Illustration by James the Stanton

Illustration by James the Stanton

Getting Seniors Stoned

How the elderly have become the hottest cannabis demographic.

The fastest-growing group of stoners? Your grandparents.

It turns out that baby boomers do want to get high with a little help from their friends. A report released in January by the Pew Research Center inducates that boomers’ approval rating for cannabis use has jumped to 56 percent (up from a meager 34 percent way back in 2000). The fastest-growing group of people getting into cannabis—or back into it, in some cases—are seniors. According to a paper published in The British Journal of Addiction, cannabis use among people ages 52–70 has increased almost 12 percent between 1992 and 2013.

The interesting (or hypocritical, depending on your viewpoint) aspect of this is that many of these boomers smoked weed in their 20s and 30s during the hippie heydays of the 1960s and early 1970s. But by the time the 1980s rolled around, their views had shifted. Doing lots of coke and not wearing socks was in, while weed—along with other elements associated with the hippie lifestyle, like patchouli and civil rights—was definitely not cool, an embarrassing reminder of a blurry past.

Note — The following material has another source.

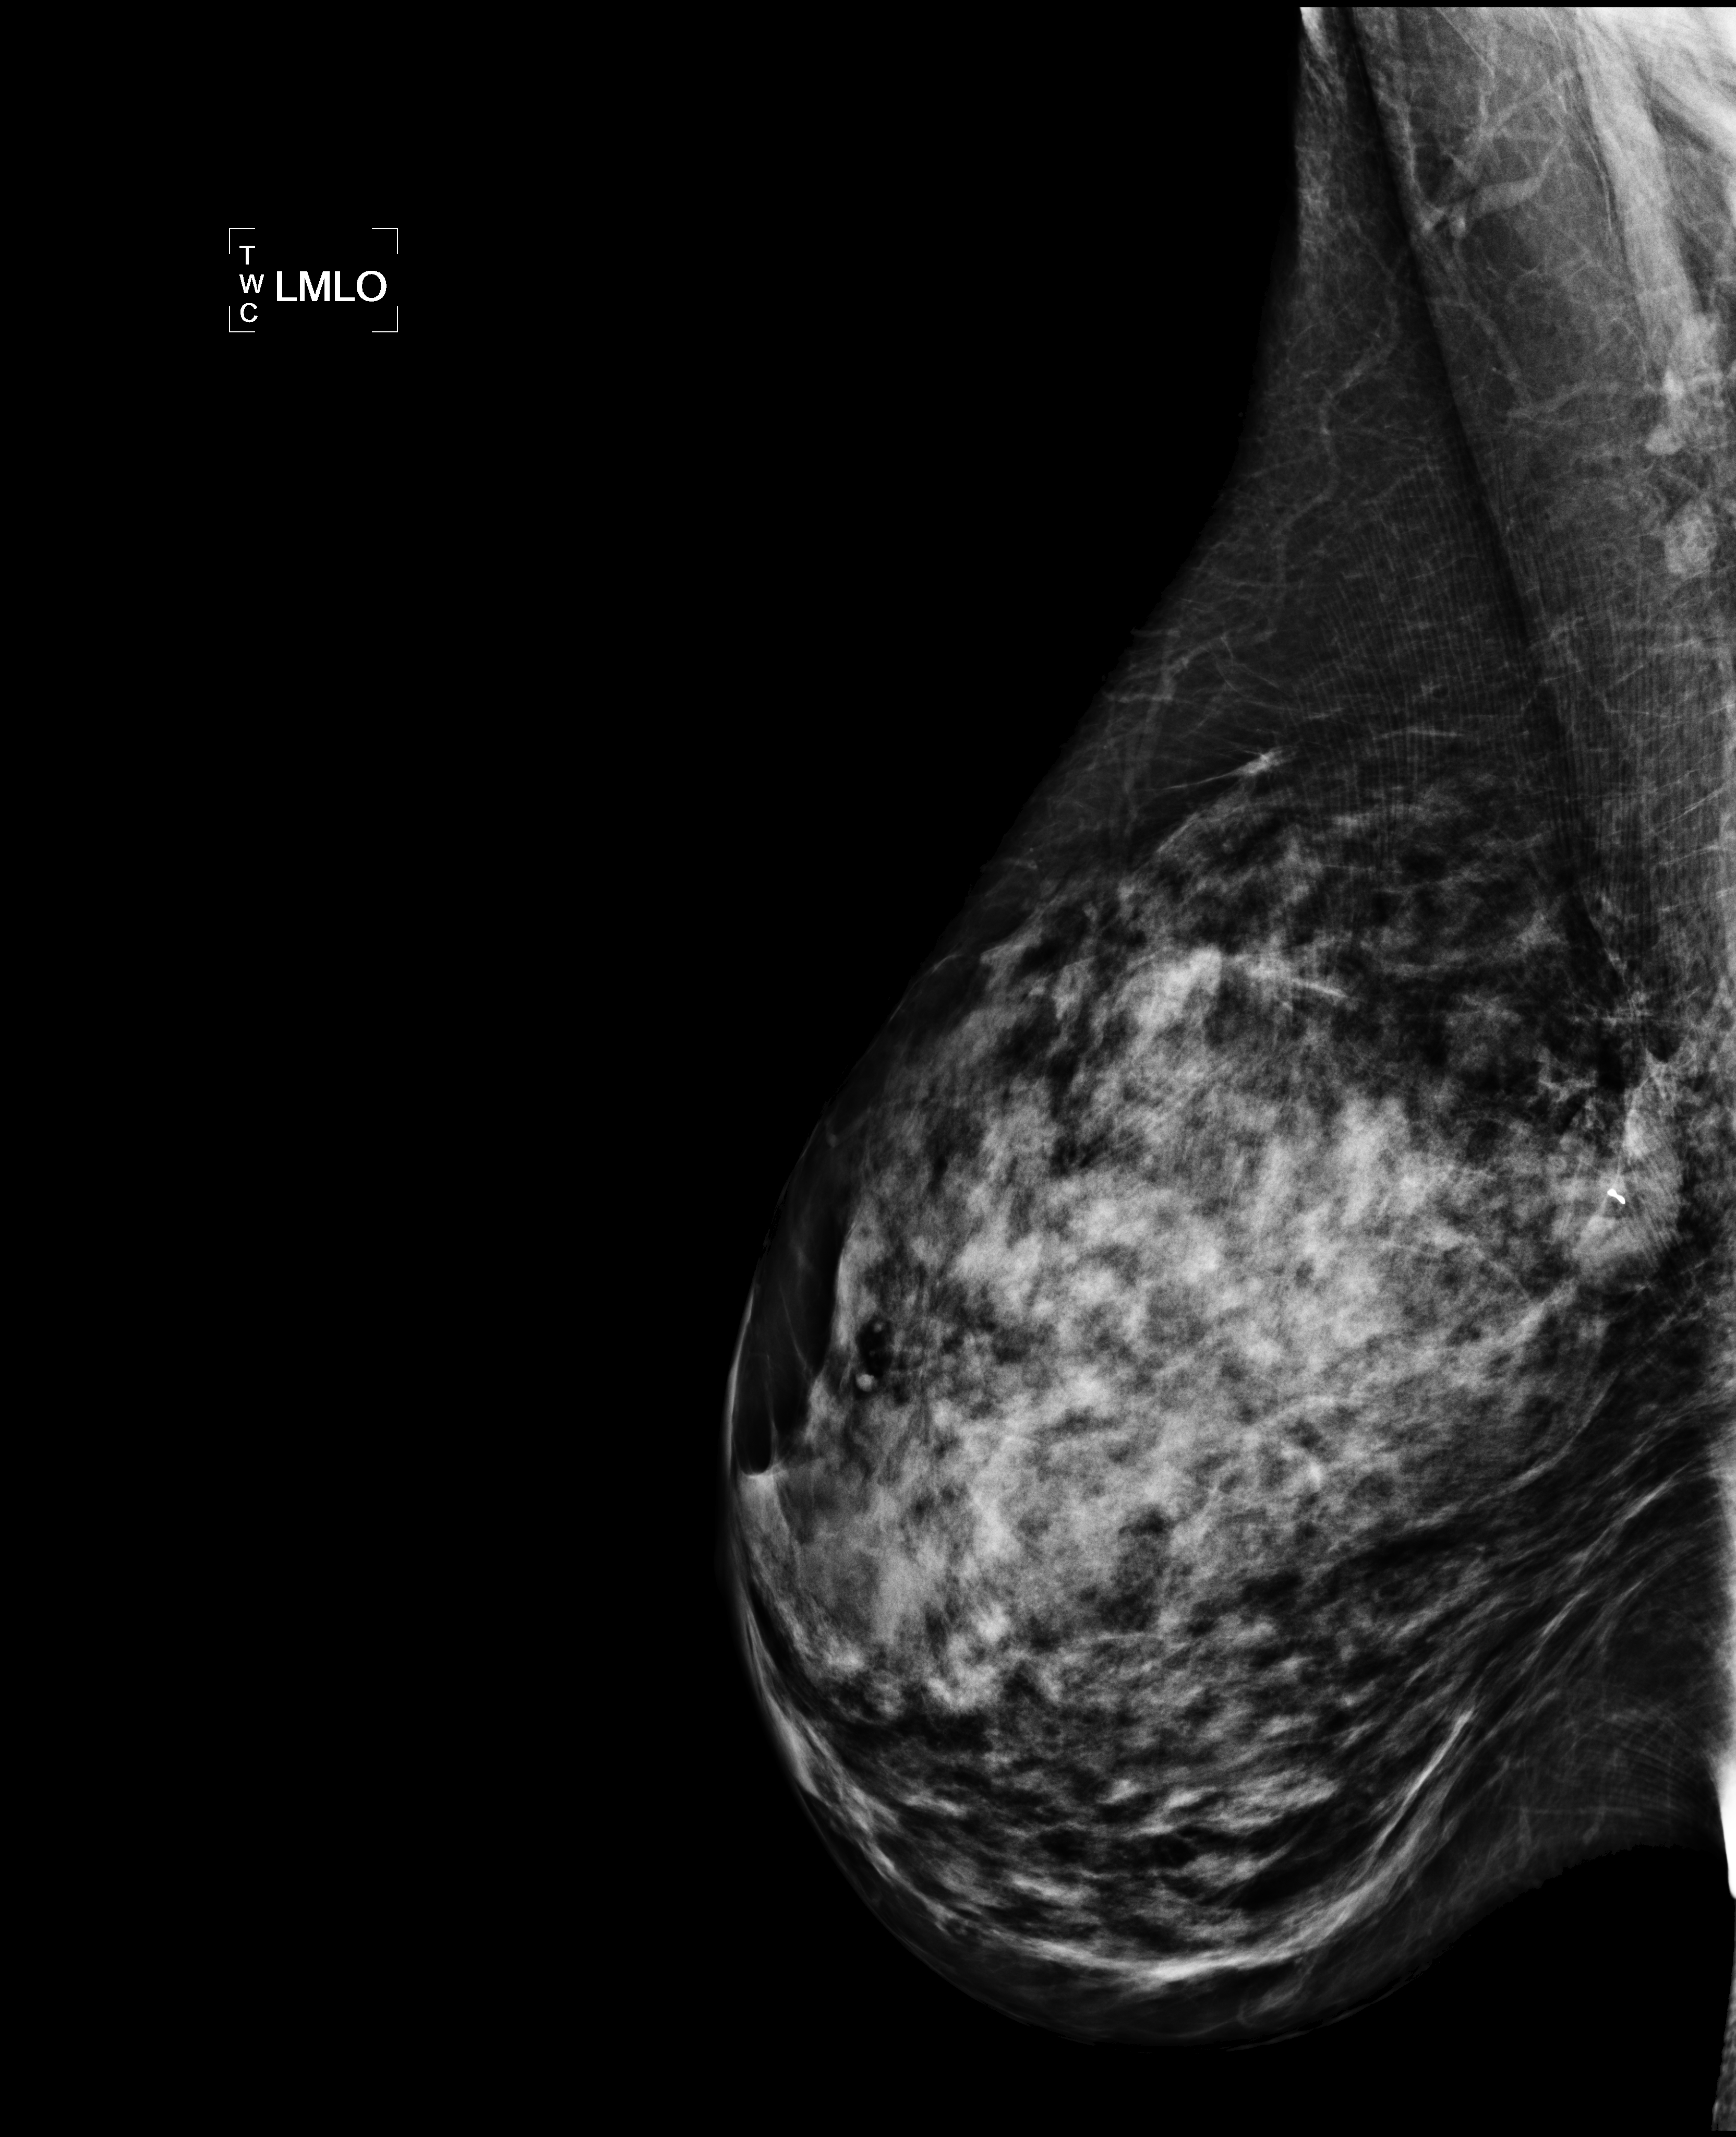
Diagnostic examination (additional views), system: Lorad Selenia. Patient: female, 43 years.
Image type: full-field digital mammogram. Breast: left. Projection: MLO view.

Well, here we are a few decades later, and weed is finally having its second life with baby boomers. And as cannabis comes out of the shadows and into the light, many are deciding to toss aside Reagan-era viewpoints and “Just Say Yes,” returning to their old friend marijuana for medicinal and recreational reasons.

One of the biggest factors convincing boomers to come back over the Green Fence has been the flood of product types. Rolling a doobie is no longer the only option. Vaping, edibles, patches, tinctures, lotions, and many more products are all available now to the discerning senior. Moreover, as legalization sets in and cannabis becomes more normalized, many seniors are shedding their fears about sketchy dealers, weed laced with other drugs, and unmanageable doses.

That said, a more pragmatic reason may be at the heart of this movement. As it turns out, many ailments older folks deal with can be treated effectively by both THC and CBD. Currently, those over 65 make up about 14 percent of the U.S. population, but they use over 30 percent of the nation’s pharmaceuticals. With our opioid crisis skyrocketing, many older folks are turning to cannabis to get away from drugs with more pronounced downsides.

An unusual side effect of the regreening of this generation is that more boomers are working, coming back to work, and putting off retirement longer thanks in part to the medical benefits of weed. It’s also had an impressive impact on their sex lives, which have reportedly been jump-started as a result of the introduction of cannabis in senior living facilities. Thanks to the pain relief and improved mobility provided by cannabis—as well as its ability to calm people’s nerves—plenty of the silver set are toking up and getting down.

One of the coolest results I’ve seen from this trend is more families enjoying cannabis together. Many people are finding they can come out of the “green closet” and be open and honest with their parents, grandparents, kids, grandkids, and other relatives about the role cannabis plays in their lives. And just as some consider a kid’s first beer with Mom or Dad a rite of passage, Gramma’s first doobie may be the initiation ritual of 2018.